- Interactive map of Vivekananda Sarovar
- Location: Budhapara, Raipur, Chhattisgarh, India
- Coordinates: 21°13′55″N 81°37′59″E﻿ / ﻿21.232°N 81.633°E
- Type: Freshwater Lake
- Etymology: Swami Vivekananda
- Built: 1897
- Max. length: 0.3 km (0.19 mi)
- Surface area: 30 km^{2} (12 sq mi)
- Settlements: Raipur

= Vivekananda Sarovar, Raipur =

Freshwater Lake in Budhapara, Raipur

Vivekananda Sarovar, popularly called Swami Vivekananda Sarovar or Budha Talab, is a lake in Raipur, the capital city of Chhattisgarh, India.
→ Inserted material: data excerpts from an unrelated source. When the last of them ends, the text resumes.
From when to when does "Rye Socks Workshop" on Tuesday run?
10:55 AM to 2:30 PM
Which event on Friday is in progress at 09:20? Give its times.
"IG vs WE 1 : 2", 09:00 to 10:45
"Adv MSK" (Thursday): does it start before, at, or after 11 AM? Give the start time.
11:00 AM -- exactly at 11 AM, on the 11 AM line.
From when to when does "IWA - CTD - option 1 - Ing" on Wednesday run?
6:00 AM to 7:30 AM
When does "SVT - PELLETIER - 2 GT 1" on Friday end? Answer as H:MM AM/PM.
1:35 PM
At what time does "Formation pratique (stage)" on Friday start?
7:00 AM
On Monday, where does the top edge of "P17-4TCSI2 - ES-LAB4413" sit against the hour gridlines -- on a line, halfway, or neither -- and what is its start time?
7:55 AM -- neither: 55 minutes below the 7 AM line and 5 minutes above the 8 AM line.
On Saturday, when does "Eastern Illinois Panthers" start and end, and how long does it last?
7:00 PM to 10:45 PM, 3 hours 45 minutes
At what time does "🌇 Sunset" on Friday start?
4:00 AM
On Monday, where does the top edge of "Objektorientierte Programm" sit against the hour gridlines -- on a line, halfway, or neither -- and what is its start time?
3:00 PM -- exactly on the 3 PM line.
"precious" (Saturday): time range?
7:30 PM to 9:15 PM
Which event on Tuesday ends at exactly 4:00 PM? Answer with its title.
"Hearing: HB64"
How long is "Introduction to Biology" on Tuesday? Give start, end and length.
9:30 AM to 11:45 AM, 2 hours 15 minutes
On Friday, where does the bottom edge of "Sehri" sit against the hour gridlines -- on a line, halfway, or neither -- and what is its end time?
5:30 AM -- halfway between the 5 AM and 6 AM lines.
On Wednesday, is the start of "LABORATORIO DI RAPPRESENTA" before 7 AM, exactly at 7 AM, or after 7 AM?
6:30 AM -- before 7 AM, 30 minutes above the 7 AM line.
It is located in Budhapara area near the Balbir Singh Juneja Indoor Stadium and it is spread in 30 hectares.

== History ==
The lake is named after the Indian philosopher and thinker, Swami Vivekananda who visited Raipur in 1897. According to popular belief, he bathed at this lake for two years.

== Tourism ==
The Budha Talab is also known as one of the best picnic spots in the city. It is the best place for entertainment and tourism. It has a kids play area and an open gym.